Sur un autre plan, cependant, l’approche de Dire Le Travail et celle de Linhart convergent. Dire Le Travail pratique une mise en récit de l’expérience qui lui est rapportée comme Linhart le fait avec celle qu’il observe. Et on voit mieux à lire Linhart le but de cette mise en récit : non pas enjoliver, bien sûr, mais dire mieux : Linhart arrive à rendre visible le travail de soudeur de Mouloud, que lui-même ne saurait faire aussi bien partager. Dans les meilleurs récits de Dire Le Travail, on découvre un univers aussi étonnant que celui de l’usine de la porte de Choisy, on découvre aussi des gens qui s’efforcent de ne pas abdiquer leur humanité dans leur travail, mais au contraire de la construire. Mais, alors que la position de Linhart le met en danger de ne pas restituer l’expérience subjective de ceux qu’il observe, la position du rapporteur Dire Le Travail le met en danger d’être trop proche de cette subjectivité – il n’a pas d’autre accès à la pratique professionnelle de l’auteur que ce que celui-ci lui en dit –. Il y a donc dans la démarche Dire Le Travail un pari, celui que les interviewés vont s’efforcer vraiment de nous dire comment leur humanité se débrouille de leur travail, et non pas se contenter de nous dire à quel point ce dernier est utile et intéressant.

Denis Meuret

1. Il semble que cet établi soit plutôt un gabarit, adapté à la diversité des retouches que cet ouvrier devait apporter aux portières des 2CV qui lui passaient entre les mains.

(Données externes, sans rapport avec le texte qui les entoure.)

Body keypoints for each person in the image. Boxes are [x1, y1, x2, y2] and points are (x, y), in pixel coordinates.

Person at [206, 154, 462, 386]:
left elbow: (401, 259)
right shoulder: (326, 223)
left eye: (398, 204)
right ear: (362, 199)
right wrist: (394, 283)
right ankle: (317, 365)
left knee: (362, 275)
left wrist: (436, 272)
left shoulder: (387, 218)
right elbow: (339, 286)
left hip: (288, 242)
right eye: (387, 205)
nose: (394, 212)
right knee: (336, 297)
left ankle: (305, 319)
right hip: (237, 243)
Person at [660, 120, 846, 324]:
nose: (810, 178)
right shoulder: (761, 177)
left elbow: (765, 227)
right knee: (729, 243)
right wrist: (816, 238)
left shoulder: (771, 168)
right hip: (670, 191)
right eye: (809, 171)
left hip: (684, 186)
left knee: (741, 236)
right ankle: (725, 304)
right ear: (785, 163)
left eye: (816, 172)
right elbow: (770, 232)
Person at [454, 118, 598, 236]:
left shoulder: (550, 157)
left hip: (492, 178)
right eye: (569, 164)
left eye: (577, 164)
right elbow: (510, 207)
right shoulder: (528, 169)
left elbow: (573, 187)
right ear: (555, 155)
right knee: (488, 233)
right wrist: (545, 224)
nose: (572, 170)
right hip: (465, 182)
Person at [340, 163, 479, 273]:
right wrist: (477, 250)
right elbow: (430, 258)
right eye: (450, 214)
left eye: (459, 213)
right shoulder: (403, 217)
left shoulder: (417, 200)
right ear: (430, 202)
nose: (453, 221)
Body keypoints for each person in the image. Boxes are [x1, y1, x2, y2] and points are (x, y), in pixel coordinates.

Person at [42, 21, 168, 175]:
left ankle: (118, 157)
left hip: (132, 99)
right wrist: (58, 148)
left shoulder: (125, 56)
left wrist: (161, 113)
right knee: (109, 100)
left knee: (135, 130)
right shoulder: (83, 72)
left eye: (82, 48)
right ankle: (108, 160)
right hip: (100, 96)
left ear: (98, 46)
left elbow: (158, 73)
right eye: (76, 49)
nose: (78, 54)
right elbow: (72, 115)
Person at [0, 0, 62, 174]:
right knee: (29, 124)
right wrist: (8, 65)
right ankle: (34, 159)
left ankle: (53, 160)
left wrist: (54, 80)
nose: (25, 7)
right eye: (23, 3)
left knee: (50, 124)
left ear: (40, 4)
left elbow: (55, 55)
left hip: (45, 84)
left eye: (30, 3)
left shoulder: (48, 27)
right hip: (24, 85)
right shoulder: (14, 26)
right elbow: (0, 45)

2Dans le même ordre d’idées, je suis aussi redevable à « Les prolos » de Louis Oury (1973) de m’avoir fait découvrir que les responsabilités d’un ouvrier qualifié dans un chantier naval étaient bien plus grandes que celles que, chargé d’études dans une administration, je pouvais avoir alors dans mon travail.

3 Je lui dois plusieurs des notations ci-dessus, notamment la notion de gabarit et surtout celle de conscience professionnelle des OS.